2018.1.27

「冬の脱水」

湿度が下がるとカラダから水分が失われます
日本の冬は乾燥しています。とくに降雪量が少ない太平洋側では乾燥した気候が続きます。カラダにとって快適な湿度は50~60%ですが、冬場の湿度は50%以下になることが少なくありません。
外気が乾燥すると、知らない間にカラダから水分が失われやすくなります。それは不感蒸泄が増えるからです。
不感蒸泄とは、皮膚、粘膜、呼気などから意識しないうちに失っている水分のこと。皮膚や粘膜から失われるのが全体の約80%、呼気から失われるのが残りの約20%だと言われています。気候が乾燥すると、皮膚、粘膜、呼気のいずれからも失われる水分が増えます。 冬の室内では水分はさらに失われやすくなります
冬の室内は屋外よりも10~20%も湿度が低下する傾向があります。したがって屋外よりも乾燥している室内の方が不感蒸泄は増えます。
冬に増加する不感蒸泄は、自分では意識しないうちに起きています。つまり知らない間に水分が失われるのが、冬のジンワリ乾燥からの脱水の最大の特徴なのです。
夏の「かくれ脱水」の多くは発汗が引き金です。発汗は意識しやすいのに、不感蒸泄は意識しにくいので、冬は脱水に対する警戒感が下がっています。
冬場に水分摂取を減らすと危険です
暑い季節に汗をかくと自然に飲み物を求めますが、冬は汗をかきにくいため、発汗時に飲み物から水分を摂る機会が少なくなります。さらに寒くなって「カラダを冷やしたくない」という理由から、飲み水の摂取を控えることもあります。とくに高齢者や乳幼児、何らかの持病がある方といった「脱水症」の高リスク者は、こうした状況を続けると脱水状態になりやすいと考えてください。

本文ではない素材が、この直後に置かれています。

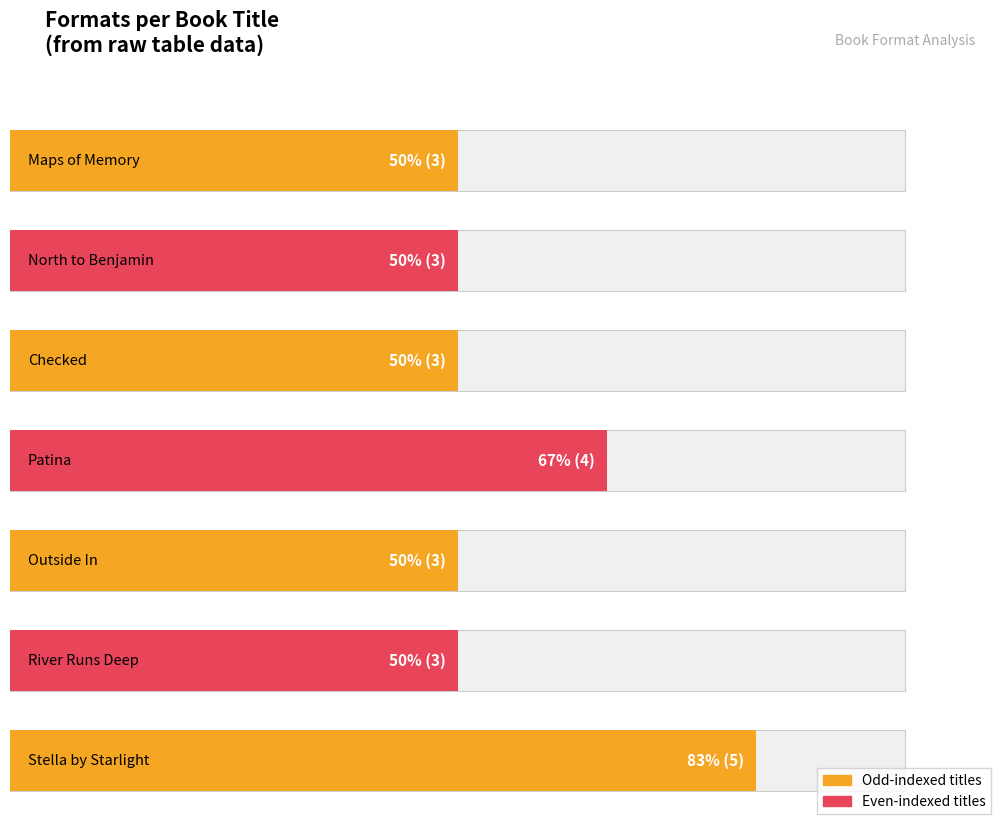

At which category does the chart reach its minimum across all series?

Maps of Memory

乾燥したオフィスで長時間デスクワークを続けるときは、こまめな水分補給を。
高温多湿な環境における大量の発汗による夏の「かくれ脱水」の場合、水分と電解質(おもにナトリウムイオン)を速やかに補うことが求められますが、乾燥による不感蒸泄では電解質の喪失は少ないため、コップ1杯の水を補うだけでもリスクを減らすことができます。
ただしジンワリ乾燥からの脱水は自覚しにくいので、喉の渇きを覚える前にこまめな水分補給を行ってください。放っておくと脳梗塞や心筋梗塞などへつながる可能性があります。

冬の水分摂取は温かい飲み物でも
寒い季節にはカラダを温めてくれる飲み物が欲しくなります。そして温かい白湯はカラダを内側から温めながら、同時に水分補給をしてくれます。温かい飲み物といえば、コーヒーや緑茶をよく飲む方もいることでしょう。ただし、コーヒーや緑茶には利尿作用を持つカフェインが含まれています。オシッコの量が増えると、尿には水分と電解質が多く含まれていますので、夏と同じような「かくれ脱水」に陥りやすくなります。コーヒーや緑茶を一度にたくさん(500mℓ以上)飲んでしまうと、摂った水分が利尿作用で排泄されます。利尿作用のある飲料のがぶ飲みは控えてください。